Copy, exactly and without additions, every line in the records below from the one holding "But historically, the" through the one holding "But DSA, just", both ends included.

■ **DATA EXCERPTS**
BEGIN
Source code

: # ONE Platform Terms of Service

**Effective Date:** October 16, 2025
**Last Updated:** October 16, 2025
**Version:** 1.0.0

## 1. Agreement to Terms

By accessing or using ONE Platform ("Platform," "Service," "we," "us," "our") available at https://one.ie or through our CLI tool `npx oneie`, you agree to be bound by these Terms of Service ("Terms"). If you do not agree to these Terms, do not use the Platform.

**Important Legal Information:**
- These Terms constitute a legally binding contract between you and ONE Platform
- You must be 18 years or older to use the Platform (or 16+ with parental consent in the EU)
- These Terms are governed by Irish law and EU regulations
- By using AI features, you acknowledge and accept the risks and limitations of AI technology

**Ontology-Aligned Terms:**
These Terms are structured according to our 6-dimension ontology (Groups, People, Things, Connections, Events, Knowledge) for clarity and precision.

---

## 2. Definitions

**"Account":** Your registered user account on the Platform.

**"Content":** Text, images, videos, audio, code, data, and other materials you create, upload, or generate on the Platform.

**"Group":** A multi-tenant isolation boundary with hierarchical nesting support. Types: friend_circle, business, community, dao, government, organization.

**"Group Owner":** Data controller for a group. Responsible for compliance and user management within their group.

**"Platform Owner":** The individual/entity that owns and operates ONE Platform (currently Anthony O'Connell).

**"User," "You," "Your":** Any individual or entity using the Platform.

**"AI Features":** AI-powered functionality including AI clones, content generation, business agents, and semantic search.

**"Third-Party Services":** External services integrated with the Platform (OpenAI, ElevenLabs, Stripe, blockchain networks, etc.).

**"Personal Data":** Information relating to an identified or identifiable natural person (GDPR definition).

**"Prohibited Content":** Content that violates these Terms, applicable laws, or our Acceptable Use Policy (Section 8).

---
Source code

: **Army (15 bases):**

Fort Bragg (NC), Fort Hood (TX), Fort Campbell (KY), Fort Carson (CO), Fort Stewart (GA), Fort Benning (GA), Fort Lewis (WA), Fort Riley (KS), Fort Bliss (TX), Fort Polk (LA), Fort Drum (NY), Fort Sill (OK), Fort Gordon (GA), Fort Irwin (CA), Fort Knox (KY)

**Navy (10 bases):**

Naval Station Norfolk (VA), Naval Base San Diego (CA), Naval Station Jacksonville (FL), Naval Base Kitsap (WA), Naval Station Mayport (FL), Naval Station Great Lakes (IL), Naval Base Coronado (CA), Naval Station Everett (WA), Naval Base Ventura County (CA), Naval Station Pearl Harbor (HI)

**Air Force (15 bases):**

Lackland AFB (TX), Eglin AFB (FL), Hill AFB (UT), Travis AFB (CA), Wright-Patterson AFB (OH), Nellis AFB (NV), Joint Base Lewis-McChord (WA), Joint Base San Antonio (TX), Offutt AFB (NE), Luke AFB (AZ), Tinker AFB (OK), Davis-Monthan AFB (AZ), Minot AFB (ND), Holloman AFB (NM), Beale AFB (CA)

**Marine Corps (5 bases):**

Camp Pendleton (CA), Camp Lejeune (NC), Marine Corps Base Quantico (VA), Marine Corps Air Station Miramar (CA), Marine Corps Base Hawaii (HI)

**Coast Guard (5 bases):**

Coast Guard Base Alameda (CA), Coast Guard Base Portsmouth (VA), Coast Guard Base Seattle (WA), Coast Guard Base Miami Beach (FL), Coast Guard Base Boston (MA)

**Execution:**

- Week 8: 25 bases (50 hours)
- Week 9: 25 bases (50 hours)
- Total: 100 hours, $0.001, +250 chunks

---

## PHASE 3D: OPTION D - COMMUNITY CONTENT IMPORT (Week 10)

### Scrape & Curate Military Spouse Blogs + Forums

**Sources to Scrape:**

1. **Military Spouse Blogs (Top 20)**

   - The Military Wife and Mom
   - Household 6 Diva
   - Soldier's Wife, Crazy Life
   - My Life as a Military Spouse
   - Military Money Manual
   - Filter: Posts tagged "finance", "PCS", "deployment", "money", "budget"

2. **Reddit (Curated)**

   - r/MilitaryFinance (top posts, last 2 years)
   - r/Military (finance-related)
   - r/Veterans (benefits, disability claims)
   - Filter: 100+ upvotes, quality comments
END
BEGIN
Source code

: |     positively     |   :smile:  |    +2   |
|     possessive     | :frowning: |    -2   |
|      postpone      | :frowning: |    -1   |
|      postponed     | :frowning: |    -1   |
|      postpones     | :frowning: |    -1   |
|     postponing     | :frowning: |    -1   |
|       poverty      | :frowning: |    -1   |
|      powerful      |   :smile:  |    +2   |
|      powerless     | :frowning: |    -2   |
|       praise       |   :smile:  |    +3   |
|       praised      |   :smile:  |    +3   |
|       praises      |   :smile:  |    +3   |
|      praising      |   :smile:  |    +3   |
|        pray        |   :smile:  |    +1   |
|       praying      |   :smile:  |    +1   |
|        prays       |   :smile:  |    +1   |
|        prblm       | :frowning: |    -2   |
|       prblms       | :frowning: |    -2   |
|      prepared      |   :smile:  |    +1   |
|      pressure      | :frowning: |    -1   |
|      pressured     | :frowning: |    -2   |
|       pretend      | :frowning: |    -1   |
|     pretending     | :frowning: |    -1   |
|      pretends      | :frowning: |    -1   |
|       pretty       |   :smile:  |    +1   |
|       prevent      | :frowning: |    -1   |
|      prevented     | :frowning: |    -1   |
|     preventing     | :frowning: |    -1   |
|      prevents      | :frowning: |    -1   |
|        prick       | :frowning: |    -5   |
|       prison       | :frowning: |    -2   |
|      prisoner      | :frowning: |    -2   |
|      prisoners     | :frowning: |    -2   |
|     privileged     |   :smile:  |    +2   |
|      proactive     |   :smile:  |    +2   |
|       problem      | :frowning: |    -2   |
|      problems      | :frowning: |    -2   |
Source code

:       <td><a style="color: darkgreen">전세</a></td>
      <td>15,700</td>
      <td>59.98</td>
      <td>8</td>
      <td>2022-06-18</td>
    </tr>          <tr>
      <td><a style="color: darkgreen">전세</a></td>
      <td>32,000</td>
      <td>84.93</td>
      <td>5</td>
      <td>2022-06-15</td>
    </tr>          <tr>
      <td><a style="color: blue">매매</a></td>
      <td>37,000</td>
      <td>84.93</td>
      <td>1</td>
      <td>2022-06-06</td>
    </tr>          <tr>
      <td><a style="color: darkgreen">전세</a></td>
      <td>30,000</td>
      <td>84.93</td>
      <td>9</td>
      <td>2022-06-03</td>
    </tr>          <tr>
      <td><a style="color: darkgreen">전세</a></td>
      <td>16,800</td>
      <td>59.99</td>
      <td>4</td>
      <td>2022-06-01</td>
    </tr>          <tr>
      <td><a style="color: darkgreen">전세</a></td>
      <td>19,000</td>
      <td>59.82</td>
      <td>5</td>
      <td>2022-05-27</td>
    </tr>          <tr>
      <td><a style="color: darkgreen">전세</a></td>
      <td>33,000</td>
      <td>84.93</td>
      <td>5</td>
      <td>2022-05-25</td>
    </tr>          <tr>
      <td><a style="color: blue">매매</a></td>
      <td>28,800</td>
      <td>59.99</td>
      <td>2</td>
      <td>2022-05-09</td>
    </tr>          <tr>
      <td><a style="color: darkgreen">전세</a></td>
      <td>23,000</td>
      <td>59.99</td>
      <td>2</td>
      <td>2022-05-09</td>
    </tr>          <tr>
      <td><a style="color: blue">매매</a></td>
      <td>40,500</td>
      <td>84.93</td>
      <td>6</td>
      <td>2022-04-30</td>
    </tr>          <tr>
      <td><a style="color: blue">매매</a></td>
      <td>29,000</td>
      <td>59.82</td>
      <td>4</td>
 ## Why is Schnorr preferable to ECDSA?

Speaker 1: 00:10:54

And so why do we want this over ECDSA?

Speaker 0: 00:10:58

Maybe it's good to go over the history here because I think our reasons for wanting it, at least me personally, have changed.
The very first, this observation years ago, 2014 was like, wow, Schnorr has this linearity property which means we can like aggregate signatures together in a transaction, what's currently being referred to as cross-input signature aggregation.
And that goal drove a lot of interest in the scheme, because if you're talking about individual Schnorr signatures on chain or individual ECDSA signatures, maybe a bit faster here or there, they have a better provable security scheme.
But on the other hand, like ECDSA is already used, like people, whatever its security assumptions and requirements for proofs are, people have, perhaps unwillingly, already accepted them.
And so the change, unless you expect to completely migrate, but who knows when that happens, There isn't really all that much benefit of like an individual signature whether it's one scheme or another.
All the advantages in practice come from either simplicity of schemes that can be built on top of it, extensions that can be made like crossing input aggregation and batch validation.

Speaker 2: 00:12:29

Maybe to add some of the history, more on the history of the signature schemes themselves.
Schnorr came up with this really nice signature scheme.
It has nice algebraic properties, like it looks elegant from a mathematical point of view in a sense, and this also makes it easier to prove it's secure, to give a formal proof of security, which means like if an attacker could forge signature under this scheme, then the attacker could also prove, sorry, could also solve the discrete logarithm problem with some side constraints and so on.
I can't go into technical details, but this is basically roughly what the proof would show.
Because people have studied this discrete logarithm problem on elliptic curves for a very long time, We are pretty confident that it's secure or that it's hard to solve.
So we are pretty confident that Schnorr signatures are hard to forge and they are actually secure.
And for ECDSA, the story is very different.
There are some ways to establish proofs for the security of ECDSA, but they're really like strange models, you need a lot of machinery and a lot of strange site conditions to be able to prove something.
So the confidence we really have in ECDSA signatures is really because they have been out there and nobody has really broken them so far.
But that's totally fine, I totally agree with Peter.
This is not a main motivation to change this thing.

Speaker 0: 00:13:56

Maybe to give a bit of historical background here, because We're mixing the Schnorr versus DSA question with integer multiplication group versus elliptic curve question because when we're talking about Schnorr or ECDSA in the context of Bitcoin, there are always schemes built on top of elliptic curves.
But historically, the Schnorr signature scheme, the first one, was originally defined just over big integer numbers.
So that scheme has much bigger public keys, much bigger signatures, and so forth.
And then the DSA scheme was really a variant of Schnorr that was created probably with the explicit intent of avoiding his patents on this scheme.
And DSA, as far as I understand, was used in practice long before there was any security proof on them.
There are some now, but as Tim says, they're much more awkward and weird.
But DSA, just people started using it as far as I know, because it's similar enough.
END
■ **EXERCISE ANSWER**
But historically, the Schnorr signature scheme, the first one, was originally defined just over big integer numbers.
So that scheme has much bigger public keys, much bigger signatures, and so forth.
And then the DSA scheme was really a variant of Schnorr that was created probably with the explicit intent of avoiding his patents on this scheme.
And DSA, as far as I understand, was used in practice long before there was any security proof on them.
There are some now, but as Tim says, they're much more awkward and weird.
But DSA, just people started using it as far as I know, because it's similar enough.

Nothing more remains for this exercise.